DeKalb: Immigrants revitalize Chamblee, bring change

As I came in low over Peachtree Industrial Boulevard on my approach to DeKalb-Peachtree Airport, I could see the sprawling General Motors complex off to my left. To my right was the Frito-Lay plant. Across the road was Oxford Chemicals. The year was 1962. From Roswell south, I was astonished at the rolling hills mantled with verdant pines.

Atlanta looked small in the distance. I had flown over an extensive highway project encircling the city. Having gone through Atlanta in the ’40s en route to Florida, all I remembered was the two-lane ribbon of concrete winding south from Tennessee and routing me through Atlanta’s center. Except for the Pennsylvania and New Jersey Turnpikes, super expressways were unknown.

The community of Chamblee lies northeast of Atlanta between Buford Highway and Peachtree Road, bosom buddies with Doraville. It is a city undergoing transition. The factories I saw in 1962 are gone. According to Chamblee police Chief Marc Johnson, Chamblee is 55 percent Hispanic. Asians have also migrated to Chamblee. As a matter of fact, after having neglected to visit Chamblee’s antiques shops for many years, I thought I might have wandered into Beijing.

In the ’70s and ’80s, many businesses on Buford Highway had become time-worn. Zayres, a busy retail store, no longer exists. Johnson said that without the influx of diverse entrepreneurs, the trend would likely have continued.

Johnson has been chief of the Chamblee Police Department for 16 years and on the force for 36 years. He made me wish I had become a cop. I could tell he was proud of his community. We discussed crime rates and gang activity.

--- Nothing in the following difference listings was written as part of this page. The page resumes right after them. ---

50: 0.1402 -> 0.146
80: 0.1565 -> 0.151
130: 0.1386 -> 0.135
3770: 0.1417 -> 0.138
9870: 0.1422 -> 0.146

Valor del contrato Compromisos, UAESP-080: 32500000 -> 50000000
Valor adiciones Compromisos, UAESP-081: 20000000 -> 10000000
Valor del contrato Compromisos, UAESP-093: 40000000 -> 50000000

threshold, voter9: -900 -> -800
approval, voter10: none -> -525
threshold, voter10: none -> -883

He said the problems were minimal. He said the diverse population had bought property that was empty and had opened new businesses, and in spite of the current economic crisis, they were surviving, some thriving.

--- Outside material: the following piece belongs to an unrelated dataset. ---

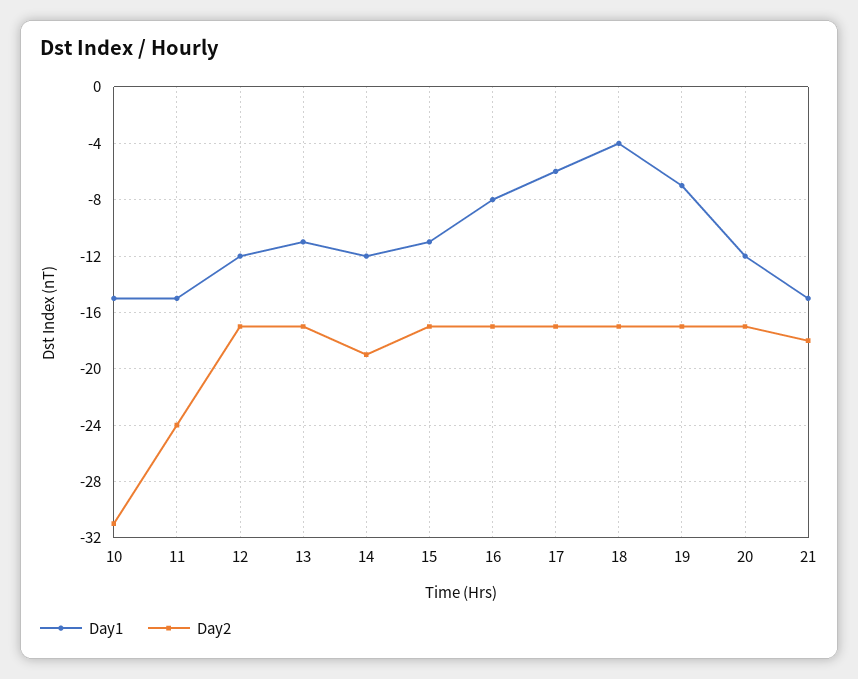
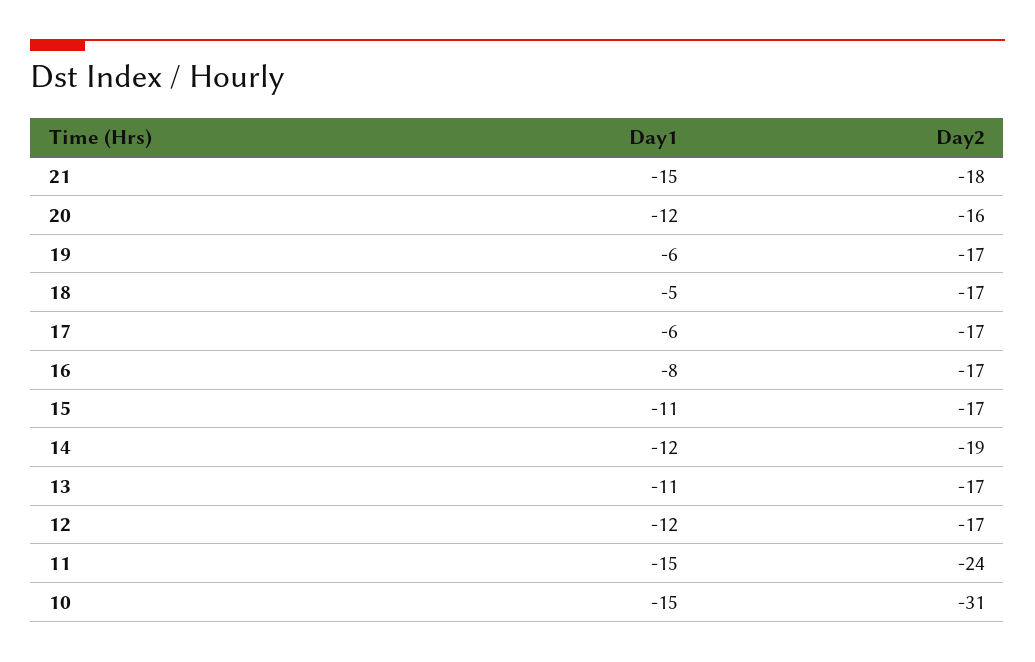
Day1, 18: -4 -> -5
Day1, 19: -7 -> -6
Day2, 20: -17 -> -16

Having flown over Lake Lanier 10 years ago in a biplane based in DeKalb-Peachtree Airport, I decided to have lunch in the 57th Fighter Group restaurant next to the airport, where I had taken off that day. Their hamburger still puts fast-food offerings to shame.

I spent time with Mike Van Wie, assistant director of the airport. We had a lengthy conversation. Being a golfer, Mike was envious when I told him I had played the Augusta National four times in the 1970s. I was fortunate to have known Bryce Newman, who was a member.

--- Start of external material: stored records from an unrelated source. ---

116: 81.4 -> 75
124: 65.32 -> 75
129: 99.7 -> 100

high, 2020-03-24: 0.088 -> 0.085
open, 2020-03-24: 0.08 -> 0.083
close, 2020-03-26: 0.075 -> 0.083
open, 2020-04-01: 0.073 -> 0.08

I met Jean Bradbury who has a thriving business called Bird Bath, which cleans incoming aircraft. She is a talker. Of course, running into Pat Epps is almost a certainty when visiting the airport. He is a landmark. He has been there 45 years. Epps is one of a group of airplane enthusiasts who recovered one of the P-38 fighter planes lost in 1942 on a Greenland ice cap.

We talked about the growth of the airport. However, no one is immune to Washington’s mishandling of the economy.

Operations (takeoffs and landings) dropped from 221,000 in 2007 to 151,000 in 2009. That’s a severe economic battering.